Soma Mei Sheng Frazier is an East Coast native living in the San Francisco Bay Area, where she recently served as a San Francisco Library Laureate. Her third prose chapbook, Don’t Give Up on Alan Greenspan (Cutbank, 2019)was selected as the winner of CutBank’s 2018 contest. Frazier’s previous chapbooks — Salve (Nomadic Press, 2016) and Collateral Damage: A Triptych (RopeWalk Press, 2013) — earned praise from Nikki Giovanni, Daniel Handler, Antonya Nelson, Sarah Shun-lien Bynum, Molly Giles, Michelle Tea, and others. Her writing has placed in literary competitions offered by HBO, Zoetrope: All-Story, Glimmer Train, the Mississippi Review, and more. As a professor, she has taught in environments ranging from a New York prison to an Oakland, California charter school. She is nose-to-grindstone on novel revisions.

Stephen D. Gutierrez author photo

Stephen D. Gutierrez is the author of The Mexican Man in His Backyard, Stories & Essays (Roan Press, 2014), and Elements, Live from Fresno y Los (Bear Star Press, 2009), which won an American Book Award. He is widely published in magazines and anthologies, including Fiction, ZYZZYVA, Catamaran Literary Reader, Fourth Genre, River Teeth, New California Writing (Heyday) and Sudden Fiction Latino (Norton, 2010). He is currently a Pushcart nominee for recent work that appeared in Chicago Quarterly Review and The Nasiona. For the last twenty-seven years he has taught at California State University East Bay, and nears retirement. He is originally from City of Commerce in Los Angeles County, the big L.A. area.

Susan Hayden author photo

Susan Hayden is a poet, playwright, novelist & essayist. She is the author of the novel, Cat Stevens Saved My Life, which was a finalist in the inaugural Amazon Breakthrough Novel Award with Penguin Press (Top 100 of 5000). Most recently, her poetry has been featured in TribeLA Magazine, Cultural Weekly, and in the bestselling anthology, Los Angeles in the 1970s (Rare Bird Lit, 2016).
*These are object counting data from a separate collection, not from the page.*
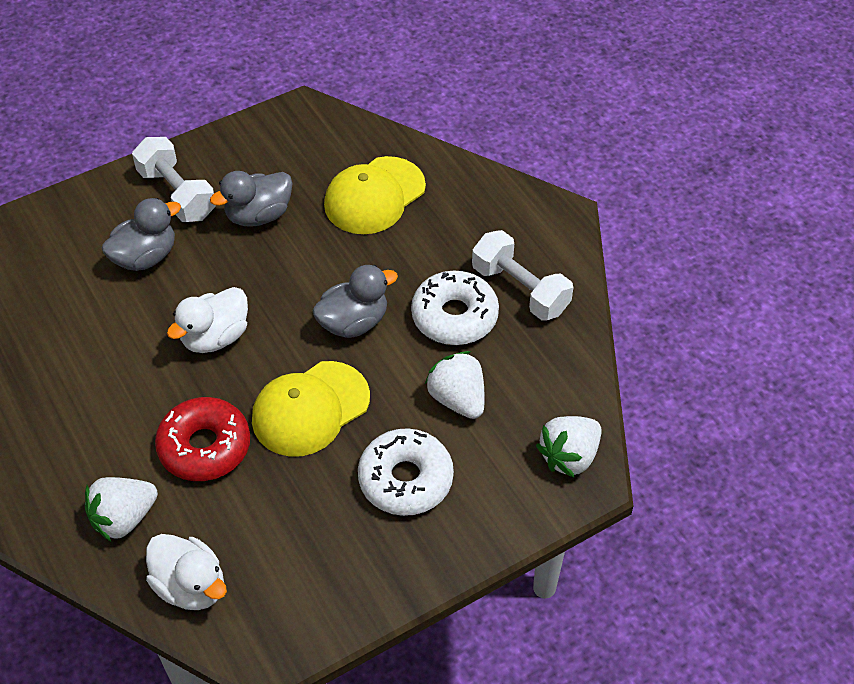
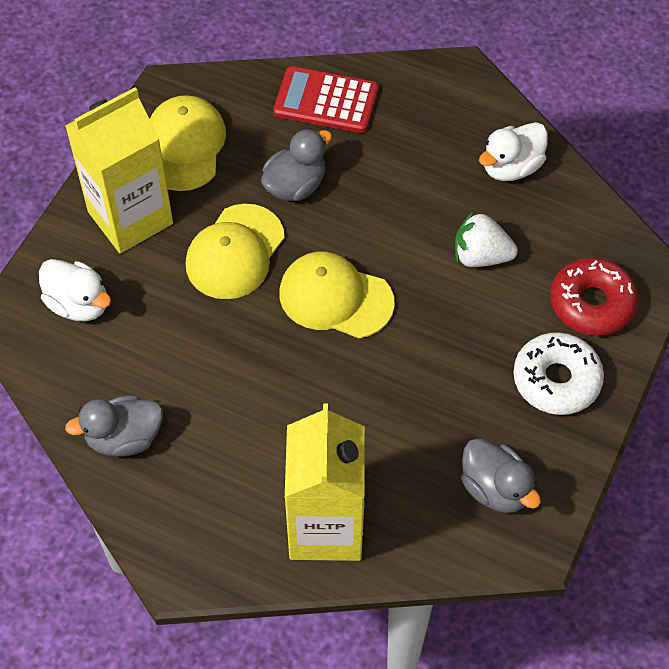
red calculator: none = 0 -> [273,66,378,133] = 1
white donut: [358,428,454,516] [411,271,499,345] = 2 -> [513,332,604,415] = 1
white dumbbell: [132,137,216,222] [472,230,573,321] = 2 -> none = 0
white strawberry: [84,477,158,541] [425,351,485,419] [536,416,602,478] = 3 -> [455,211,518,267] = 1
yellow cap: [252,361,370,457] [324,156,426,234] = 2 -> [150,95,226,191] [186,204,285,299] [279,251,395,338] = 3
yellow carton: none = 0 -> [65,87,173,254] [285,403,365,561] = 2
Her stories and plays have been published in I Might Be The Person You Are Talking To: Short Plays From The Los Angeles Underground (Padua Playwrights Press, 2015); the Rome-based journal, Storie: All Write; and The Black Body, an anthology edited by Nana-Ama Danquah (Seven Stories Press, 2009). Her work, in its many forms, explores identity, belonging, the search for home and life after loss. She is perhaps best known as the Creator/Producer of the monthly, mixed-genre literary series, Library Girl, now in its 10th year at the Ruskin Group Theatre in Santa Monica, CA. In 2015, she was presented with the Bruria Finkel/Artist In The Community Award for Volunteerism by the Santa Monica Arts Commission for her “significant contributions to the energetic discourse within Santa Monica’s arts community.” She is currently at work on a multi-disciplinary theatre piece about emerging from grief after the sudden loss of her longtime husband and creative partner. She lives near the beach in Santa Monica and is the proud mother of singer-songwriter, Mason Summit.
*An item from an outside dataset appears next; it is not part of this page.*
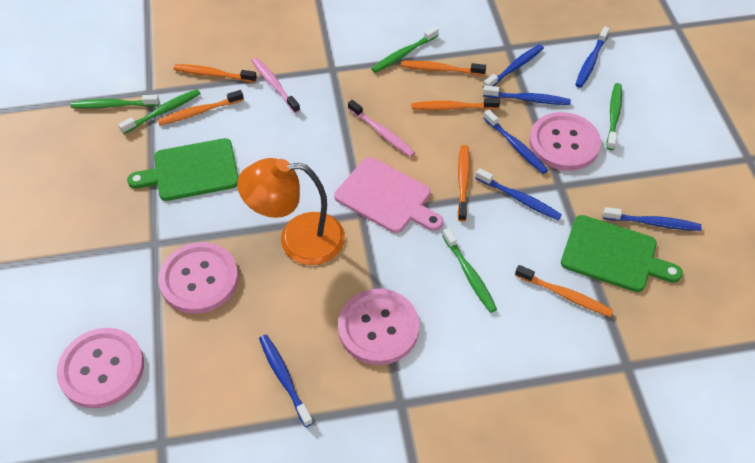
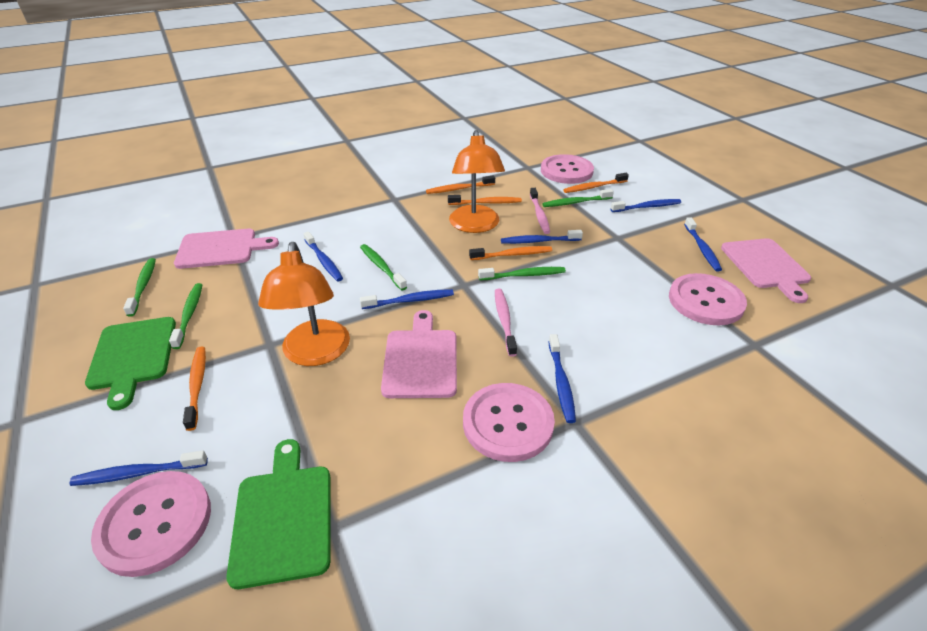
orange lamp: [237,158,345,265] = 1 -> [258,242,350,366] [449,130,505,233] = 2
orange toothbrush: [157,90,244,126] [174,64,257,83] [401,61,486,76] [412,98,500,110] [458,145,470,221] [515,265,613,317] = 6 -> [183,346,206,431] [426,175,495,194] [448,195,522,205] [469,246,552,260] [563,173,629,193] = 5
pink cutting board: [334,157,443,233] = 1 -> [174,229,279,269] [381,310,457,398] [721,238,811,303] = 3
Keenan Norris’ chapbook By the Lemon Tree was recently published by Nomadic Press in September of 2018. His novel Brother and the Dancer (Heyday, 2013) won the 2012 James D. Houston award. His essays have appeared in the Los Angeles Review of Books as well as Boom: a journal of California.

Tracy Winn earned an MFA from the Warren Wilson Program for Writers. She is the author of Mrs. Somebody Somebody (2010) from SMU Press and Random House, which won the Sherwood Anderson Foundation award and was a finalist for several other prizes including the Massachusetts Book Award. She is the recipient of grants and fellowships from DeWitt Wallace, the MacDowell Colony, the Blue Mountain Center, and the Massachusetts Cultural Council, among many others. Her most recent stories can be found in the Harvard Review and Waxwing Magazine, and have been honored with nominations for the Best of the Net and the Pushcart Prizes.
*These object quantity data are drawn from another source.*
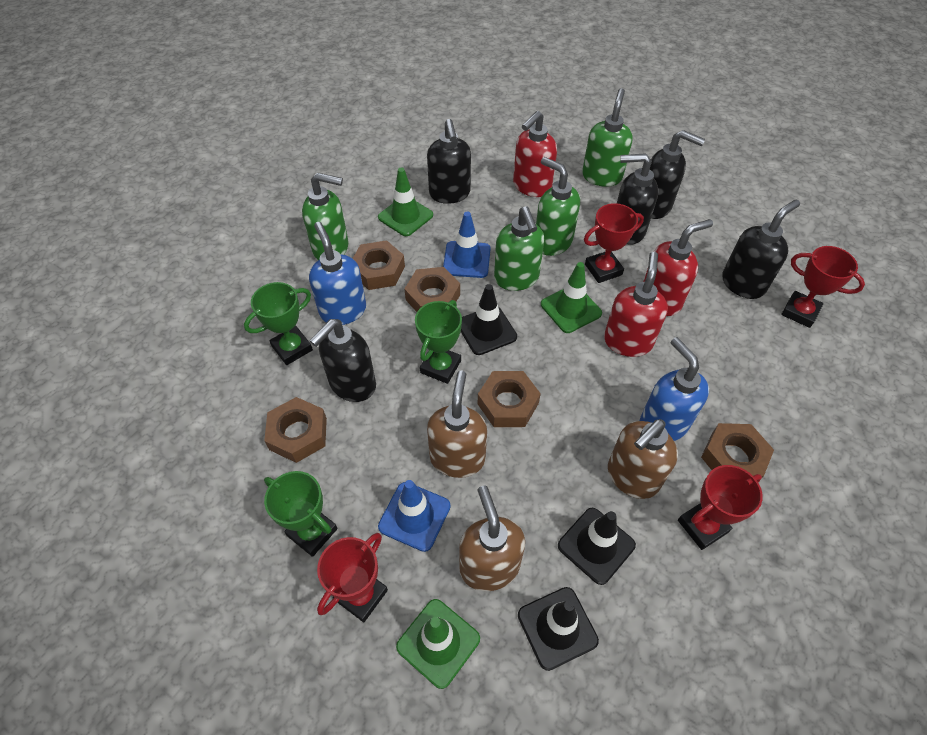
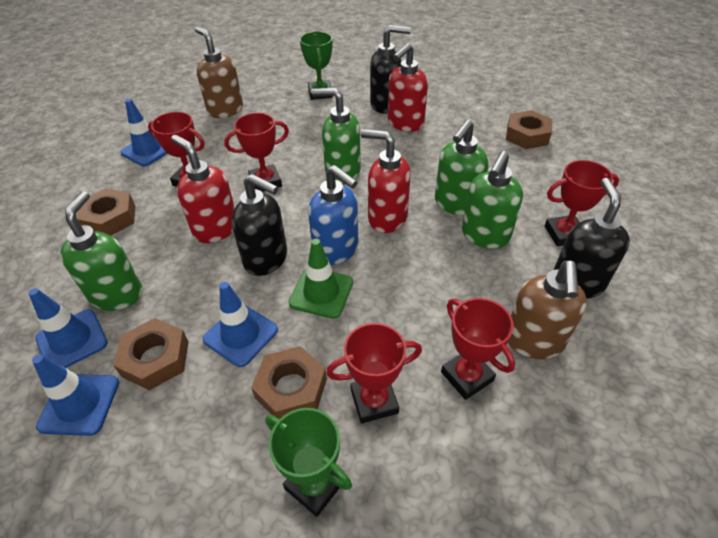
black soap dispenser: [310,319,376,402] [427,119,471,204] [617,153,659,244] [650,130,705,219] [722,200,800,299] = 5 -> [231,174,287,276] [370,25,411,114] [554,178,630,298] = 3
black traffic cone: [461,284,517,355] [518,587,599,671] [558,508,636,585] = 3 -> none = 0
blue soap dispenser: [309,222,366,325] [640,337,709,441] = 2 -> [308,165,358,265] = 1
blue traffic cone: [378,480,451,552] [443,212,491,278] = 2 -> [28,288,108,368] [32,355,119,436] [120,99,168,166] [203,282,278,367] = 4
brown nut: [264,397,327,463] [353,240,405,290] [404,267,460,312] [478,371,541,427] [701,423,774,478] = 5 -> [77,188,135,236] [113,318,189,390] [251,346,327,419] [506,110,552,149] = 4
brown soap dispenser: [427,371,487,478] [459,485,525,591] [608,419,678,499] = 3 -> [195,27,243,118] [508,261,587,359] = 2
green traffic cone: [378,168,433,236] [396,599,480,689] [541,262,602,333] = 3 -> [289,239,353,319] = 1
green trophy: [244,282,313,365] [264,471,338,557] [415,300,462,384] = 3 -> [265,408,352,517] [300,31,333,100] = 2
red trophy: [317,533,388,622] [584,203,644,283] [678,465,763,550] [781,246,865,328] = 4 -> [148,112,205,187] [224,113,289,192] [326,323,422,424] [441,298,515,400] [545,160,619,246] = 5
Why There Are Words (#WTAW) is an award-winning national reading series founded in Sausalito in 2010 by Peg Alford Pursell, now expanded to seven additional major cities in the U.S. The series draws a full house of Bay Area residents every second Thursday to Studio 333, located at 333 Caledonia Street, Sausalito, CA 94965. The series is a program of the 501(c)3 non-profit WTAW Press, a publisher of exceptional literary books.